I cannot believe it has taken me so long to get my self organized, I’m not fully there yet, but I’m getting there. Yesterday was the first time in a very long time that I got to sit down in a reasonably clean and tidy house and watch tv, I caught up on the show Welcome back Potter, Tate slept on my lap, Florrie was playing at her friends house across the garden from us, Paul was working and everyone else was out… peace and quiet time just for me… that is exactly what getting myself organized is all about.
I have realized I am just not happy and contented in disorganized chaos, I have no time as I’m always feeling there is something to do, which there normally is, but right now I’m content to look at toys sitting there as I know it’s a five minute job to clear it up, I’m happy to do my laundry as I’m so organized there is only a tiny pile, washed, dried and put away each day. I have a lot to still do, but I can feel my house slowly returning to my true self.

- _Tasks_:
1. In the passage about getting organized, what show did the writer catch up on yesterday?
2. Write the next part of the passage about getting organized, beginning after its final sentence.

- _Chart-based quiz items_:
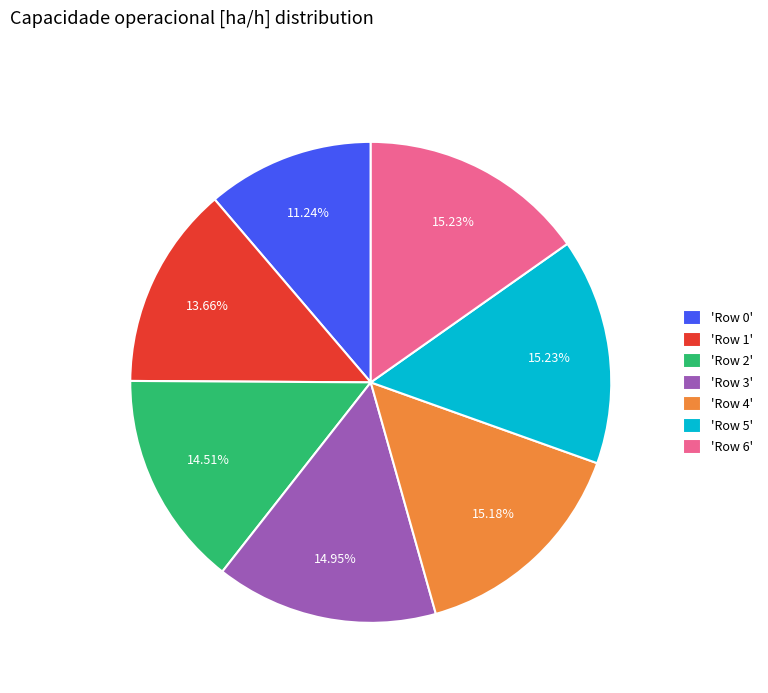

Does any single category account for the majority?

No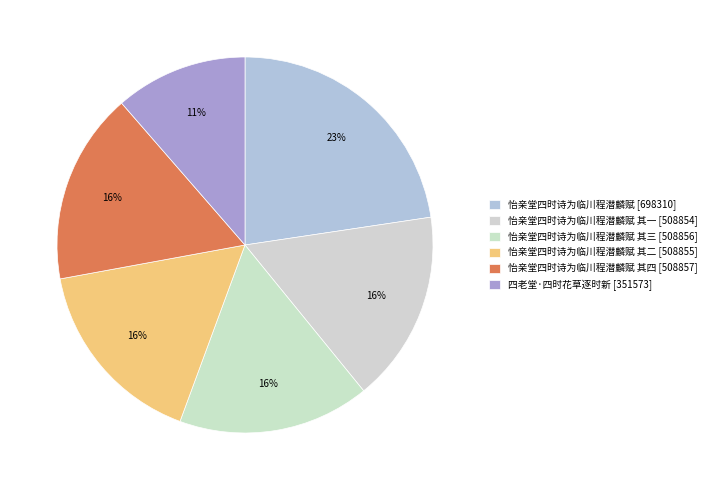

How many segments does this pie chart have?

6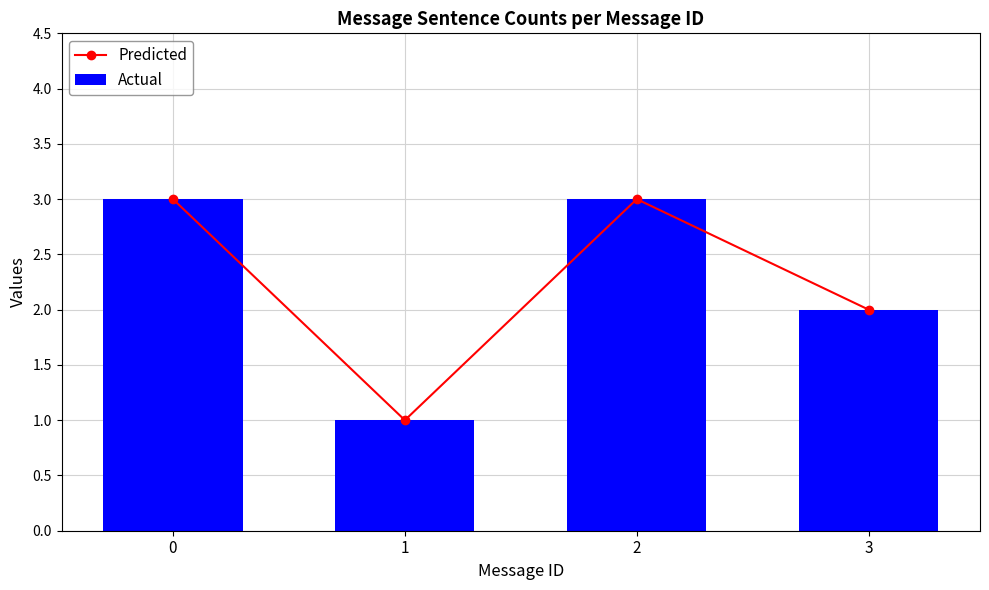

What is the difference between the maximum and minimum values in the Actual series?

2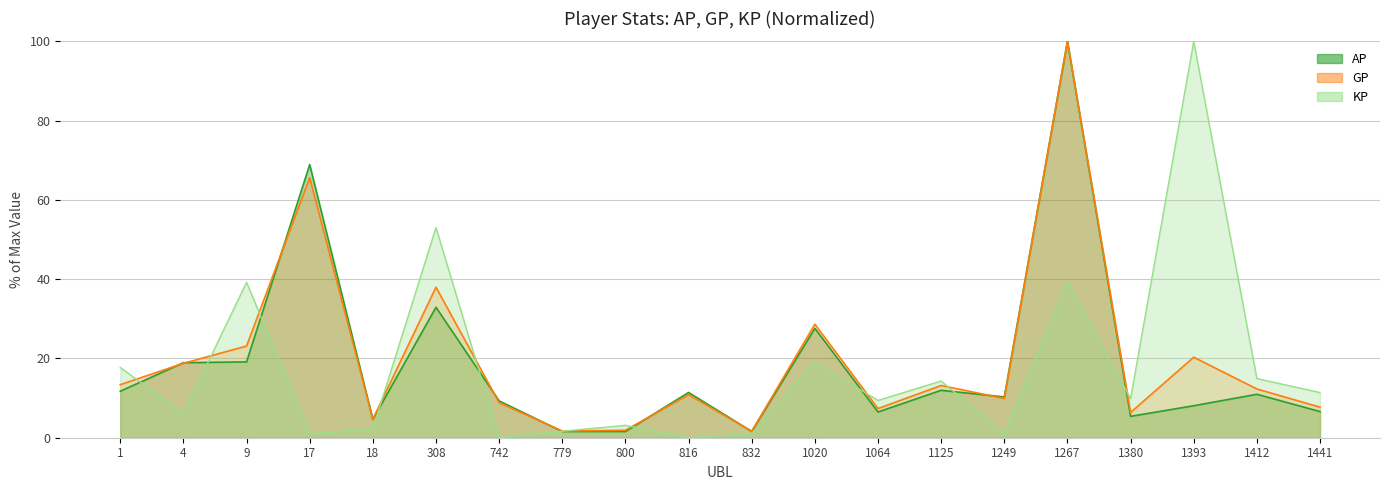

Reading left to right, extract all data points from this chart.

AP: 11.7	18.9	19.1	68.9	4.6	32.9	9.3	1.6	1.6	11.4	1.6	27.6	6.5	12.0	10.3	100.0	5.4	8.1	11.0	6.6
GP: 13.4	18.8	23.1	65.6	4.7	38.0	8.8	1.7	1.9	10.9	1.6	28.6	7.4	13.2	9.9	100.0	6.4	20.3	12.3	7.7
KP: 17.7	6.1	39.2	1.0	2.3	53.0	0.0	1.6	3.1	0.0	1.0	19.1	9.4	14.3	1.0	39.2	9.9	100.0	14.9	11.4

- _Answers by task_:
1. Welcome back Potter.

2.
My biggest problem is training my older children, shoes and clothes left anywhere and everywhere, food remnants scraped from their plates left in the sink… am I being too picky here? they are putting their plates in the dishwasher after all, but the clothes and shoes drive me crazy. Florrie has discovered she likes things tidy and is my biggest helper, she loves emptying the dishwasher and knows exactly where everything goes, she loves cleaning, sweeping and mopping the floors, she could teach my older children a thing or two.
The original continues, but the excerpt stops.